___ Text under study ___
Data Engineering with Avishkar: SQL

SQL is a special-purpose language designed for the creation and maintenance of data in relational databases.

Three languages-within-a-language offer everything you need to create, modify, maintain, and provide security for a relational database:

1. The Data Definition Language (DDL): The part of SQL that you use to create (completely define) a database, modify its structure, and destroy it when you no longer need it.

2. Data Manipulation Language (DML): DML Performs database maintenance.Using this powerful tool, you can specify what you want to do with the data in your database — enter it, change it, or extract it.

3. Data Control Language (DCL): DCL Protects your database from becoming corrupted. Used correctly, the DCL provides security for your database; the amount of protection depends on the implementation. If your implementation doesn’t provide sufficient protection, you must add that protection to your application program.

Creating tables
A database table is a two-dimensional array made up of rows and columns.
You can create a table by using the SQL CREATE TABLE command. Within the command, you specify the name and data type of each column.After you create a table, you can start loading it with data. (Loading data is a DML, not a DDL, function.) If requirements change, you can change a table’s structure by using the ALTER TABLE command. If a table outlives its usefulness or becomes obsolete, you can eliminate it with the DROP command. The various forms of the CREATE and ALTER commands, together with the DROP command, make up SQL’s DDL.

e.g.
CREATE TABLE CUSTOMER (
CustomerID INTEGER NOT NULL,
FirstName CHARACTER (15),
LastName CHARACTER (20) NOT NULL,
Street CHARACTER (25),
City CHARACTER (20),
State CHARACTER (2),
Zipcode INTEGER,
Phone CHARACTER (13) ) ;

The simplest use of the SELECT statement is to retrieve all the data in all the
rows of a specified table.

To do so, use the following syntax:

SELECT * FROM CUSTOMER ;

The asterisk (*) is a wildcard character that means everything. In this context,
the asterisk is a shorthand substitute for a listing of all the column names of the
CUSTOMER table. As a result of this statement, all the data in all the rows and
columns of the CUSTOMER table appear on-screen.

SELECT statements can be much more complicated than the statement in this
example. In fact, some SELECT statements can be so complicated that they’re
virtually indecipherable. This potential complexity is a result of the fact that
you can tack multiple modifying clauses onto the basic statement.

WHERE clause,

It is the most commonly used method to restrict the rows that a
SELECT statement returns.
___ Records for processing ___
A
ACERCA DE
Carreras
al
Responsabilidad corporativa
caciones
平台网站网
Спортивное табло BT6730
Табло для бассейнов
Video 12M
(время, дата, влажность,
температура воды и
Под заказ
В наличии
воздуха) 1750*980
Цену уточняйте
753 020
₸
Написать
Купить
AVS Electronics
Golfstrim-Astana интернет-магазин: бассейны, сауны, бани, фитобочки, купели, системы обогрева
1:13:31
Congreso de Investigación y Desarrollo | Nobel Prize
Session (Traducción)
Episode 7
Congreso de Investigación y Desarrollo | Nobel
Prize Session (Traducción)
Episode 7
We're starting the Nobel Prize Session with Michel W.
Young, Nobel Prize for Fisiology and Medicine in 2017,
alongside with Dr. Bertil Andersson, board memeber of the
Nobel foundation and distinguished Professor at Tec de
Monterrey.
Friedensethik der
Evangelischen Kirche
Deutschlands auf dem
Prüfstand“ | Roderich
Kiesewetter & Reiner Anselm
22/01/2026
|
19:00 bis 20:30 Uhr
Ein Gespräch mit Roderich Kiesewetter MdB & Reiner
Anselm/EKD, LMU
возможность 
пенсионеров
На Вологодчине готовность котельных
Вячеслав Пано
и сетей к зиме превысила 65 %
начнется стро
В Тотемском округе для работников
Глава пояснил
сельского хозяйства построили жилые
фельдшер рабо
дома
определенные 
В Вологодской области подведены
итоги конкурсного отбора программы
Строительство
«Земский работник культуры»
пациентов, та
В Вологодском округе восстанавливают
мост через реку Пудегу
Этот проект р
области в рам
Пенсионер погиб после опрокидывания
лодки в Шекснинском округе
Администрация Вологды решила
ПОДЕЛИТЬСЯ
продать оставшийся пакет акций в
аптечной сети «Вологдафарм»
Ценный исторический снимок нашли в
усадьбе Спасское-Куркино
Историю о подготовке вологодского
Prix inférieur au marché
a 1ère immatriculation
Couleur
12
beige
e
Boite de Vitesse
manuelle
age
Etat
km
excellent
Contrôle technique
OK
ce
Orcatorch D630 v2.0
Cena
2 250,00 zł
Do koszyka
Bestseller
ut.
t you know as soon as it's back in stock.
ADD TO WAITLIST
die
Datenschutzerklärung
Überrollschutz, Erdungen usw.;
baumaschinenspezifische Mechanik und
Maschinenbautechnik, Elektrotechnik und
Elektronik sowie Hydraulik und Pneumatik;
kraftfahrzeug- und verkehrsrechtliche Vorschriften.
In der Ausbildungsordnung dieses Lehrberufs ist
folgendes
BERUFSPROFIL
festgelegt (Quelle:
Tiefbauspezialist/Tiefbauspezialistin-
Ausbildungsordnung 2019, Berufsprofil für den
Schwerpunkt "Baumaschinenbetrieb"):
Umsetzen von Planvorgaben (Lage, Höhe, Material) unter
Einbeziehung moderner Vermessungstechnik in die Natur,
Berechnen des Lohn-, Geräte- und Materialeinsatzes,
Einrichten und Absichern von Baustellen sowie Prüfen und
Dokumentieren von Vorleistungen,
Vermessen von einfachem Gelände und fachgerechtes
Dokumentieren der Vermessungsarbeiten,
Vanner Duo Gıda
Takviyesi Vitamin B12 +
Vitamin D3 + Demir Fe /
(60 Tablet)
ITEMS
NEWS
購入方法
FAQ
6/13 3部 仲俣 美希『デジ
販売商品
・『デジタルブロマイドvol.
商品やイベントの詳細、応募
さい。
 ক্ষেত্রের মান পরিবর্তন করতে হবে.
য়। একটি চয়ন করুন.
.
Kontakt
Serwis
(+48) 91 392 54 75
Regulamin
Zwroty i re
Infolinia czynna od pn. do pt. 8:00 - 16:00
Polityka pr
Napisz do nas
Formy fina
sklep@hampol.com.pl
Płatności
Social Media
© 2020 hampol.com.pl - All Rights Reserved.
___
▶ Questions:
1) Can you retype the records from their start through the line containing "Вячеслав Пано", including both ends?
2) How would you continue the SQL tutorial from the point where it stops?
These records bear no relation to the SQL tutorial.

▶ Your written answers:
1)
A
ACERCA DE
Carreras
al
Responsabilidad corporativa
caciones
平台网站网
Спортивное табло BT6730
Табло для бассейнов
Video 12M
(время, дата, влажность,
температура воды и
Под заказ
В наличии
воздуха) 1750*980
Цену уточняйте
753 020
₸
Написать
Купить
AVS Electronics
Golfstrim-Astana интернет-магазин: бассейны, сауны, бани, фитобочки, купели, системы обогрева
1:13:31
Congreso de Investigación y Desarrollo | Nobel Prize
Session (Traducción)
Episode 7
Congreso de Investigación y Desarrollo | Nobel
Prize Session (Traducción)
Episode 7
We're starting the Nobel Prize Session with Michel W.
Young, Nobel Prize for Fisiology and Medicine in 2017,
alongside with Dr. Bertil Andersson, board memeber of the
Nobel foundation and distinguished Professor at Tec de
Monterrey.
Friedensethik der
Evangelischen Kirche
Deutschlands auf dem
Prüfstand“ | Roderich
Kiesewetter & Reiner Anselm
22/01/2026
|
19:00 bis 20:30 Uhr
Ein Gespräch mit Roderich Kiesewetter MdB & Reiner
Anselm/EKD, LMU
возможность 
пенсионеров
На Вологодчине готовность котельных
Вячеслав Пано

2)
A SELECT statement with a WHERE clause has the following general form:

SELECT column_list FROM table_name
WHERE condition ;

The following example shows a compound condition inside a SELECT
statement:

SELECT FirstName, LastName, Phone FROM CUSTOMER
WHERE State = ‘NH’
AND Status = ‘Active’ ;

This statement returns the names and phone numbers of all active customers
living in New Hampshire. The AND keyword means that for a row to qualify for
retrieval, that row must meet both conditions: State = ‘NH’ and Status =
‘Active’.

Insert Statement

You can insert a row for the new object without filling in the data in all the columns. If you want the table in first normal form, you must insert enough data to distinguish the new row from all the other rows in the table. Inserting the new row’s primary key is sufficient for this purpose. In addition to the primary key, insert any other data that you have about the object. Columns in which you enter no data contain nulls.
The following example shows such a partial row entry:

INSERT INTO CUSTOMER (CustomerID, FirstName, LastName)
VALUES (:vcustid, ‘Tyson’, ‘Taylor’) ;

Another way to copy data from one table in a database to another is to nest a
SELECT statement within an INSERT statement. This method (a subselect)
doesn’t create a virtual table but instead duplicates the selected data. You can
take all the rows from the CUSTOMER table, for example, and insert those rows
into the PROSPECT table. Of course, this only works if the structures of the
CUSTOMER and PROSPECT tables are identical. Later, if you want to isolate
those customers who live in Maine, a simple SELECT with one condition in
the WHERE clause does the trick, as shown in the following example:

INSERT INTO PROSPECT
SELECT * FROM CUSTOMER
WHERE State = ‘ME’ ;

Updating Existing Data
You can count on one thing in this world — change. If you don’t like the
current state of affairs, just wait a while. Before long, things will be different.
Because the world is constantly changing, the databases used to model
aspects of the world also need to change. A customer may change her address.
The quantity of a product in stock may change (because, you hope, someone
buys one now and then). A basketball player’s season performance statistics
change each time he plays in another game. These are the kinds of events that
require you to update a database.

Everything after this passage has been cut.